Add Flare to Fall Arrangements with Chinese Lanterns

Share the flowers!

Like tiny, orange paper lanterns strung together along a stem, the hanging fruit of the Physalis alkekeng, (called Chinese lanterns, winter cherry or Japanese lantern) will light up a bouquet of autumn flowers. These uniquely shaped plants offer a wonderful harvest look to any arrangement and are fun to tuck into a vase or add along the edges of a table or wreath. In great fall colors like burnt umber and pumpkin orange, these long-lasting stems are the perfect choice for an autumnal bouquet.

Native to parts of southern Europe, Asia and the islands of Japan, the Chinese lantern is a perennial plant that grows 1-2 feet tall. Small, white flowers, when fertilized, develop into a tomatillo-like fruit. The papery covering hides a small firm fruit and is shaped like a hot air balloon. This deepens in color to a rich orange over time and each stem can have 3-6 fruits ripen at a time. As the plant ages and matures, the paper covering becomes delicate and can slowly dry in unique, lace-like patterns. Far from looking faded the way traditional blooms will after a time, these plants add a certain seasonality and can be pulled from the old arrangement and placed in a vase on their own as the evenings lengthen and the nights grow cooler.

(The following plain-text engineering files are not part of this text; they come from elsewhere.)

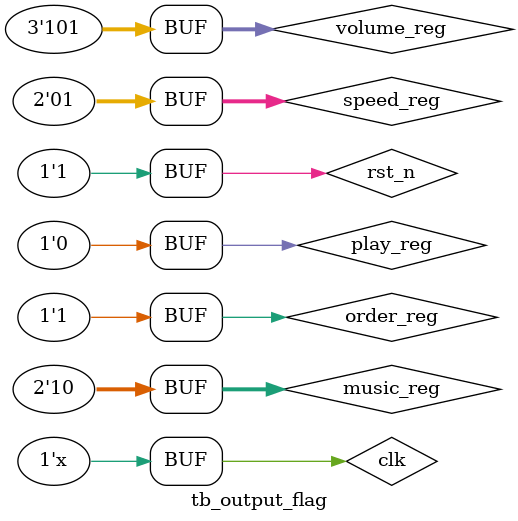
<source format=v>
`timescale 1ns/1ns
module tb_output_flag;

    reg             clk          ;
    reg             rst_n        ;
    reg	            order_reg	 ;  //0, 1
    reg	[1:0]	    music_reg	 ;  //1, 2, 3
    reg	[2:0]       volume_reg   ;  //1, 2, 3, 4, 5
    reg	[1:0]       speed_reg	 ;  //0, 1, 2 
    reg	            play_reg	 ;  //0, 1
    wire	        order1_flag	 ;
    wire	        order2_flag	 ;
    wire            music0_flag	 ;
    wire            music1_flag	 ;
    wire            music2_flag	 ;
    wire            music3_flag	 ;
    wire            volume1_flag ;
    wire            volume2_flag ;
    wire            volume3_flag ;
    wire            volume4_flag ;
    wire            volume5_flag ;
    wire            speed1_flag	 ;
    wire            speed2_flag	 ;
    wire            speed3_flag	 ;
    wire	        play1_flag 	 ;
    wire	        play2_flag 	 ;


    initial begin
        clk <= 1'b0;
        rst_n <= 1'b0;
        order_reg <= 1'b0;
        music_reg <= 1'b0;
        volume_reg <= 1'b0;
        speed_reg <= 1'b0;
        play_reg <= 1'b0;
        #200
        rst_n <= 1'b1;
        #100
        order_reg <= 1'd1;
        #100
        music_reg <= 2'd2;
        #100
        volume_reg <= 3'd1;
        #100
        speed_reg <= 2'd1;
        #100
        play_reg <= 1'd1;
        #200
        order_reg <= 1'd0;
        #100
        music_reg <= 2'd1;
        #100
        volume_reg <= 3'd3;
        #100
        speed_reg <= 2'd2;
        #100
        play_reg <= 1'b1;
        #200
        order_reg <= 1'b1;
        #100
        music_reg <= 2'd3;
        #100
        volume_reg <= 3'd4;
        #100
        speed_reg <= 2'b0;
        #100
        play_reg <= 1'b1;
        #200
        volume_reg <= 3'd2;
        #200
        order_reg <= 1'b0;
        #100
        music_reg <= 2'd2;
        #100
        volume_reg <= 3'd5;
        #100
        speed_reg <= 2'b1;
        #200
        order_reg <= 1'b1;
        #100
        music_reg <= 2'd2;
        #100
        speed_reg <= 2'b1;
        #100
        play_reg <= 1'b0;

    end


    always #10 clk <= ~clk;

    output_flag tb_output_flag_inst
    (
    .clk          	(clk)	,
    .rst_n        	(rst_n)	,
    .order_reg	  	(order_reg)	,
	.music_reg	  	(music_reg)	,
	.volume_reg   	(volume_reg)	,
	.speed_reg	  	(speed_reg)	,
	.play_reg	  	(play_reg)	,
    .order1_flag	(order1_flag) 	,        
    .order2_flag	(order2_flag) 	,        
    .music0_flag	(music0_flag) 	,        
	.music1_flag	(music1_flag)	,        
    .music2_flag	(music2_flag) 	,        
    .music3_flag	(music3_flag) 	,        
	.volume1_flag 	(volume1_flag)	,           
    .volume2_flag 	(volume2_flag)	,           
    .volume3_flag 	(volume3_flag)	,           
    .volume4_flag 	(volume4_flag)	,           
    .volume5_flag 	(volume5_flag)	,           
	.speed1_flag	(speed1_flag) 	,        
    .speed2_flag	(speed2_flag) 	,        
    .speed3_flag	(speed3_flag) 	,        
	.play1_flag 	(play1_flag) 	,        
    .play2_flag 	(play2_flag)          
    );




endmodule
</source>
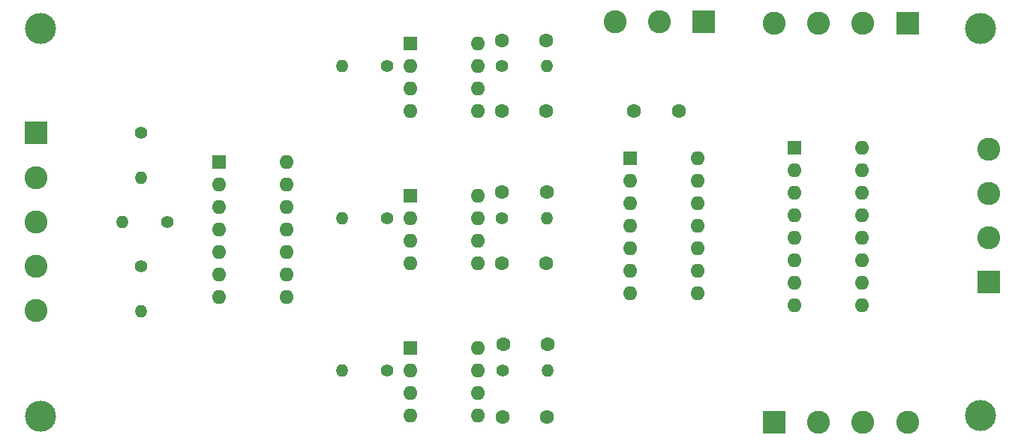
<source format=gbr>
%TF.GenerationSoftware,KiCad,Pcbnew,9.0.0*%
%TF.CreationDate,2025-03-02T18:11:33+05:30*%
%TF.ProjectId,PWM Interface Board to C2000 MCU,50574d20-496e-4746-9572-666163652042,rev?*%
%TF.SameCoordinates,Original*%
%TF.FileFunction,Soldermask,Bot*%
%TF.FilePolarity,Negative*%
%FSLAX46Y46*%
G04 Gerber Fmt 4.6, Leading zero omitted, Abs format (unit mm)*
G04 Created by KiCad (PCBNEW 9.0.0) date 2025-03-02 18:11:33*
%MOMM*%
%LPD*%
G01*
G04 APERTURE LIST*
%ADD10C,1.400000*%
%ADD11O,1.400000X1.400000*%
%ADD12C,1.600000*%
%ADD13R,1.600000X1.600000*%
%ADD14O,1.600000X1.600000*%
%ADD15R,2.600000X2.600000*%
%ADD16C,2.600000*%
%ADD17C,3.500000*%
G04 APERTURE END LIST*
D10*
%TO.C,R1O1*%
X74585000Y-28402500D03*
D11*
X79665000Y-28402500D03*
%TD*%
D12*
%TO.C,C2*%
X79585000Y-50657500D03*
X74585000Y-50657500D03*
%TD*%
D13*
%TO.C,Opt2*%
X64305000Y-43037500D03*
D14*
X64305000Y-45577500D03*
X64305000Y-48117500D03*
X64305000Y-50657500D03*
X71925000Y-50657500D03*
X71925000Y-48117500D03*
X71925000Y-45577500D03*
X71925000Y-43037500D03*
%TD*%
D15*
%TO.C,J_PWR1*%
X97368356Y-23438279D03*
D16*
X92368356Y-23438279D03*
X87368356Y-23438279D03*
%TD*%
D12*
%TO.C,C1*%
X79585000Y-33482500D03*
X74585000Y-33482500D03*
%TD*%
D10*
%TO.C,R2Oi1*%
X61625000Y-45577500D03*
D11*
X56545000Y-45577500D03*
%TD*%
D15*
%TO.C,JB1*%
X129525000Y-52787500D03*
D16*
X129525000Y-47787500D03*
X129525000Y-42787500D03*
X129525000Y-37787500D03*
%TD*%
D17*
%TO.C,H4*%
X22525000Y-24187500D03*
%TD*%
D12*
%TO.C,C6*%
X74750000Y-59787500D03*
X79750000Y-59787500D03*
%TD*%
D17*
%TO.C,H3*%
X22525000Y-67987500D03*
%TD*%
D13*
%TO.C,Opt1*%
X64305000Y-25862500D03*
D14*
X64305000Y-28402500D03*
X64305000Y-30942500D03*
X64305000Y-33482500D03*
X71925000Y-33482500D03*
X71925000Y-30942500D03*
X71925000Y-28402500D03*
X71925000Y-25862500D03*
%TD*%
D10*
%TO.C,R1i1*%
X33925000Y-35907500D03*
D11*
X33925000Y-40987500D03*
%TD*%
D10*
%TO.C,R3i1*%
X33925000Y-50987500D03*
D11*
X33925000Y-56067500D03*
%TD*%
D10*
%TO.C,R2O1*%
X74585000Y-45577500D03*
D11*
X79665000Y-45577500D03*
%TD*%
D17*
%TO.C,H2*%
X128625000Y-24187500D03*
%TD*%
D12*
%TO.C,C4*%
X74585000Y-25562500D03*
X79585000Y-25562500D03*
%TD*%
%TO.C,C5*%
X74650000Y-42612500D03*
X79650000Y-42612500D03*
%TD*%
D15*
%TO.C,JA1*%
X120375000Y-23542500D03*
D16*
X115375000Y-23542500D03*
X110375000Y-23542500D03*
X105375000Y-23542500D03*
%TD*%
D10*
%TO.C,R3O1*%
X74710000Y-62787500D03*
D11*
X79790000Y-62787500D03*
%TD*%
D10*
%TO.C,R1Oi1*%
X61625000Y-28402500D03*
D11*
X56545000Y-28402500D03*
%TD*%
D17*
%TO.C,H1*%
X128625000Y-67887500D03*
%TD*%
D13*
%TO.C,LS1*%
X107625000Y-37612500D03*
D14*
X107625000Y-40152500D03*
X107625000Y-42692500D03*
X107625000Y-45232500D03*
X107625000Y-47772500D03*
X107625000Y-50312500D03*
X107625000Y-52852500D03*
X107625000Y-55392500D03*
X115245000Y-55392500D03*
X115245000Y-52852500D03*
X115245000Y-50312500D03*
X115245000Y-47772500D03*
X115245000Y-45232500D03*
X115245000Y-42692500D03*
X115245000Y-40152500D03*
X115245000Y-37612500D03*
%TD*%
D15*
%TO.C,JC1*%
X105375000Y-68587500D03*
D16*
X110375000Y-68587500D03*
X115375000Y-68587500D03*
X120375000Y-68587500D03*
%TD*%
D15*
%TO.C,J_IN1*%
X22020000Y-35987500D03*
D16*
X22020000Y-40987500D03*
X22020000Y-45987500D03*
X22020000Y-50987500D03*
X22020000Y-55987500D03*
%TD*%
D13*
%TO.C,Opt3*%
X64305000Y-60247500D03*
D14*
X64305000Y-62787500D03*
X64305000Y-65327500D03*
X64305000Y-67867500D03*
X71925000Y-67867500D03*
X71925000Y-65327500D03*
X71925000Y-62787500D03*
X71925000Y-60247500D03*
%TD*%
D13*
%TO.C,UTB1*%
X42725000Y-39262500D03*
D14*
X42725000Y-41802500D03*
X42725000Y-44342500D03*
X42725000Y-46882500D03*
X42725000Y-49422500D03*
X42725000Y-51962500D03*
X42725000Y-54502500D03*
X50345000Y-54502500D03*
X50345000Y-51962500D03*
X50345000Y-49422500D03*
X50345000Y-46882500D03*
X50345000Y-44342500D03*
X50345000Y-41802500D03*
X50345000Y-39262500D03*
%TD*%
D12*
%TO.C,C3*%
X79710000Y-68012500D03*
X74710000Y-68012500D03*
%TD*%
D13*
%TO.C,UNG1*%
X89125000Y-38837500D03*
D14*
X89125000Y-41377500D03*
X89125000Y-43917500D03*
X89125000Y-46457500D03*
X89125000Y-48997500D03*
X89125000Y-51537500D03*
X89125000Y-54077500D03*
X96745000Y-54077500D03*
X96745000Y-51537500D03*
X96745000Y-48997500D03*
X96745000Y-46457500D03*
X96745000Y-43917500D03*
X96745000Y-41377500D03*
X96745000Y-38837500D03*
%TD*%
D10*
%TO.C,R3Oi1*%
X61625000Y-62787500D03*
D11*
X56545000Y-62787500D03*
%TD*%
D10*
%TO.C,R2i1*%
X36815000Y-45987500D03*
D11*
X31735000Y-45987500D03*
%TD*%
D12*
%TO.C,C7*%
X94550000Y-33462500D03*
X89550000Y-33462500D03*
%TD*%
M02*

</source>
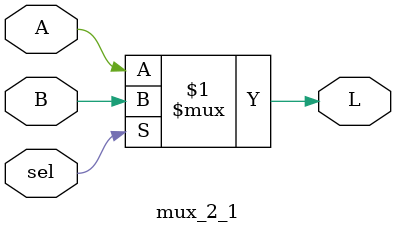
<source format=v>
/*
** mux_2_1.v
**
**
*/


module mux_2_1( input wire sel, A, B, output wire L );
		// Selecionar o input
		assign L = sel ? B : A;
endmodule

</source>
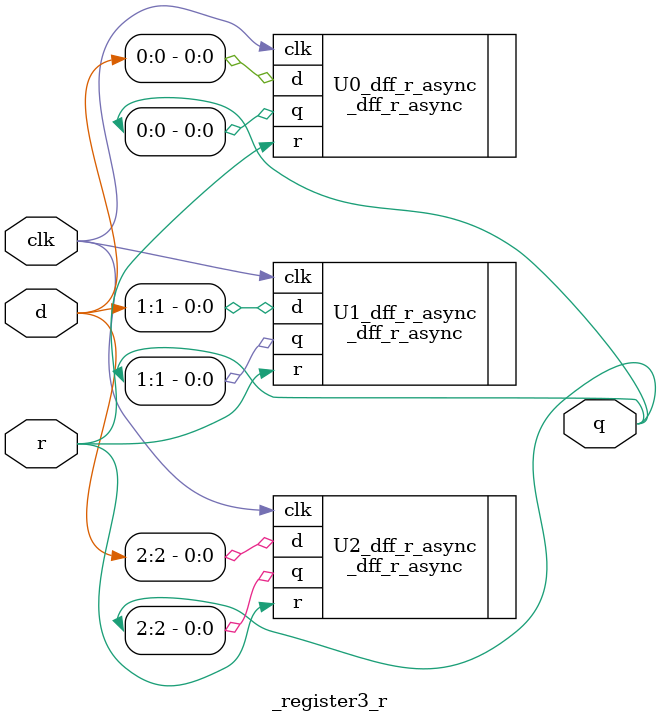
<source format=v>
module _register3_r(clk,r,d,q); // 3 bit register
	input clk, r; // reset: active-low
	input [2:0] d;	//Current state
	output [2:0] q; //Next state
	
	_dff_r_async U0_dff_r_async(.d(d[0]),.clk(clk),.r(r),.q(q[0]));
	_dff_r_async U1_dff_r_async(.d(d[1]),.clk(clk),.r(r),.q(q[1]));
	_dff_r_async U2_dff_r_async(.d(d[2]),.clk(clk),.r(r),.q(q[2]));
endmodule
</source>
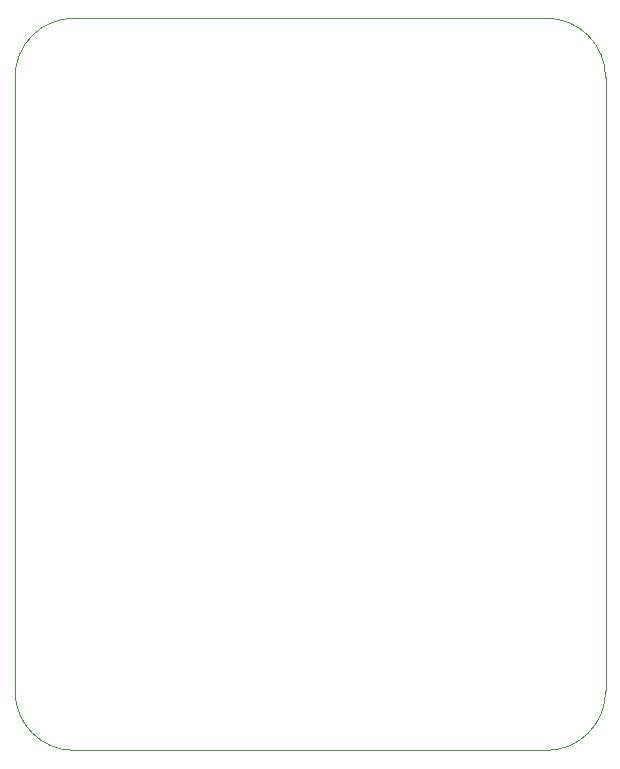
<source format=gbr>
G04 #@! TF.GenerationSoftware,KiCad,Pcbnew,7.0.8*
G04 #@! TF.CreationDate,2024-03-06T12:11:14-08:00*
G04 #@! TF.ProjectId,IotDisplay,496f7444-6973-4706-9c61-792e6b696361,rev?*
G04 #@! TF.SameCoordinates,Original*
G04 #@! TF.FileFunction,Profile,NP*
%FSLAX46Y46*%
G04 Gerber Fmt 4.6, Leading zero omitted, Abs format (unit mm)*
G04 Created by KiCad (PCBNEW 7.0.8) date 2024-03-06 12:11:14*
%MOMM*%
%LPD*%
G01*
G04 APERTURE LIST*
G04 #@! TA.AperFunction,Profile*
%ADD10C,0.038100*%
G04 #@! TD*
G04 APERTURE END LIST*
D10*
X80000000Y-155000000D02*
X120000000Y-155000000D01*
X75000000Y-150000000D02*
G75*
G03*
X80000000Y-155000000I5000000J0D01*
G01*
X120000000Y-93000000D02*
X80000000Y-93000000D01*
X125000000Y-150000000D02*
X125000000Y-98000000D01*
X125000000Y-98000000D02*
G75*
G03*
X120000000Y-93000000I-5000000J0D01*
G01*
X120000000Y-155000000D02*
G75*
G03*
X125000000Y-150000000I0J5000000D01*
G01*
X80000000Y-93000000D02*
G75*
G03*
X75000000Y-98000000I0J-5000000D01*
G01*
X75000000Y-98000000D02*
X75000000Y-150000000D01*
M02*

</source>
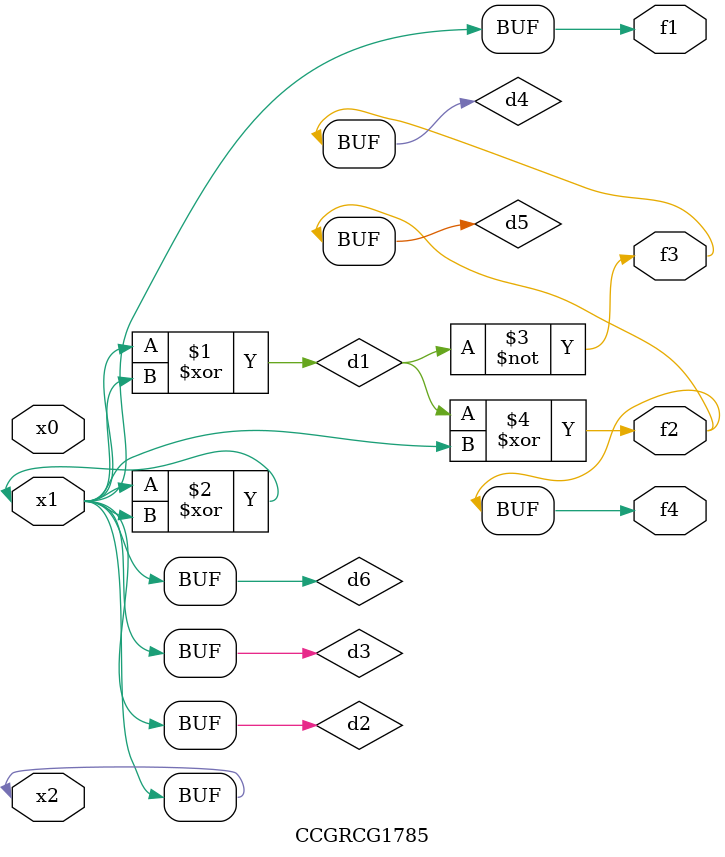
<source format=v>
module CCGRCG1785(
	input x0, x1, x2,
	output f1, f2, f3, f4
);

	wire d1, d2, d3, d4, d5, d6;

	xor (d1, x1, x2);
	buf (d2, x1, x2);
	xor (d3, x1, x2);
	nor (d4, d1);
	xor (d5, d1, d2);
	buf (d6, d2, d3);
	assign f1 = d6;
	assign f2 = d5;
	assign f3 = d4;
	assign f4 = d5;
endmodule

</source>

Edible, as well as medicinal, the fruit of the Chinese lantern has been cultivated for many years around the globe and used as a sedative, diuretic and as an antiseptic. In Japan, the seeds of this plant are used as an offering during the Bon Festival, to help guide the souls of the departed. It is a very popular ornamental plant there in both gardens as well as in the traditional flower arranging art of Ikebana, which employs a minimalist approach to floral design. Clean lines, specific shapes and carefully chosen and placed blooms create the effects of this floral art, which has become a part of the culture of Japan and is believed to have origins dating back to the 6th century. The use of the Chinese lanterns in these traditional arrangements can add a specific “air” quality or be use to trail gently down the side of a container.

Chinese lanterns are available at your local florist through the middle of summer well into the first frosts of winter. Like leaves turning colors, choose stems that have some orange and some fruits that are still a bit green to experience the cycles of nature from the comfort of your kitchen table.